PYOTR ILYICH TCHAIKOVSKY
Piano Trio in A Minor, Op. 50
When Tchaikovsky’s generous benefactress, Nadezhda von Meck, asked the composer if he might consider writing a piano trio, Tchaikovsky rejected the idea on principle. “I assure you that any kind of trio or sonata with piano or cello is absolute torture for me,” he responded to her, followed by a litany of reasons. The instruments’ timbres were incompatible, he protested, and the idea of a trio, which “implies homogeneity,” was undercut by the soloistic voices of the violin and cello. Moreover, Tchaikovsky constantly struggled to arrange his musical ideas, which were frequently orchestral in scope, for smaller instrumental ensembles.
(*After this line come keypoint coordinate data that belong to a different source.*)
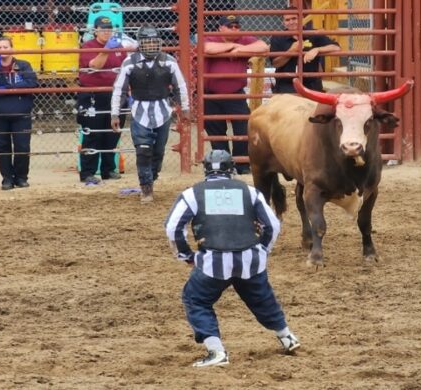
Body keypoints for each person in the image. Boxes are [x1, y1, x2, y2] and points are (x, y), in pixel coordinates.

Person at [164, 150, 300, 368]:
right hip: (250, 258)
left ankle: (216, 351)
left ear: (206, 170)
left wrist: (186, 255)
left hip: (212, 262)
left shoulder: (192, 193)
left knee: (196, 299)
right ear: (231, 169)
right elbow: (272, 225)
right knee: (262, 298)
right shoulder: (249, 191)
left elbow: (173, 228)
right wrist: (263, 249)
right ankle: (287, 337)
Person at [111, 25, 190, 202]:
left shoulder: (169, 61)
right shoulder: (129, 62)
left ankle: (152, 177)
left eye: (154, 42)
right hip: (140, 111)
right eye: (147, 43)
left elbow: (180, 86)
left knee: (158, 151)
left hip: (163, 110)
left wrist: (184, 108)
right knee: (143, 150)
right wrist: (114, 114)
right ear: (140, 44)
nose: (151, 46)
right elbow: (119, 89)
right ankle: (145, 187)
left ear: (159, 43)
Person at [203, 15, 269, 175]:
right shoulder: (210, 37)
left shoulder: (244, 39)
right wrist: (234, 46)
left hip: (235, 94)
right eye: (230, 26)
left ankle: (241, 164)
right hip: (210, 95)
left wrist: (238, 49)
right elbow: (206, 48)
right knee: (216, 131)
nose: (234, 29)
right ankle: (221, 165)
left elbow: (264, 47)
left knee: (243, 127)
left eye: (236, 26)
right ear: (220, 28)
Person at [76, 16, 129, 185]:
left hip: (115, 95)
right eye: (103, 28)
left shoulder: (119, 47)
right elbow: (94, 66)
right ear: (95, 30)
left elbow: (126, 70)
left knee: (113, 133)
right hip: (93, 96)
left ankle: (108, 169)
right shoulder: (87, 46)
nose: (106, 31)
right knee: (92, 134)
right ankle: (88, 172)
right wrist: (106, 50)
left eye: (109, 28)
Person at [0, 36, 38, 190]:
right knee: (2, 146)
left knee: (22, 147)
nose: (2, 50)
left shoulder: (23, 65)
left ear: (12, 49)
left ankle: (21, 177)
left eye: (5, 47)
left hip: (21, 113)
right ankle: (7, 178)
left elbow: (32, 83)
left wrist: (5, 87)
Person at [270, 6, 340, 93]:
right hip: (287, 84)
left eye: (294, 18)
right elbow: (275, 64)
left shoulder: (313, 34)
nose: (291, 22)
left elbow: (336, 48)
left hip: (312, 83)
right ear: (283, 22)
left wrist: (317, 49)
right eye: (287, 20)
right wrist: (291, 51)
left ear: (301, 19)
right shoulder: (277, 38)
Yet by the end of 1881, for unknown reasons, Tchaikovsky had changed course and begun, with some lingering trepidation, to compose what would become his only Piano Trio. When it was completed in 1882, it had taken on monumental proportions, and Tchaikovsky was even proud of it: he requested that it be published in a special edition, and subtitled it, “in memory of a great artist.”
That “great artist” was Nikolai Rubinstein, who had died the previous year. Rubinstein was an important figure in Tchaikovsky’s life and career. He founded the Moscow Conservatory in 1866, and immediately hired Tchaikovsky as professor of music theory, liberating him from a dreary career in civil service. Rubinstein was also a suburb pianist, much like his brother Anton (although, when Tchaikovsky went to dedicate his Piano Concerto No. 1 to Rubinstein in 1874, Rubinstein famously dismissed it as “clumsy” and “beyond repair”). His skill is memorialized in the Trio’s spectacular piano writing, containing passages with the virtuosity of a concerto, yet never overshadowing the sumptuous string writing. In the end, Tchaikovsky transcended his anxiety about the piano trio texture and discovered a way to exploit the ensemble’s advantages fully.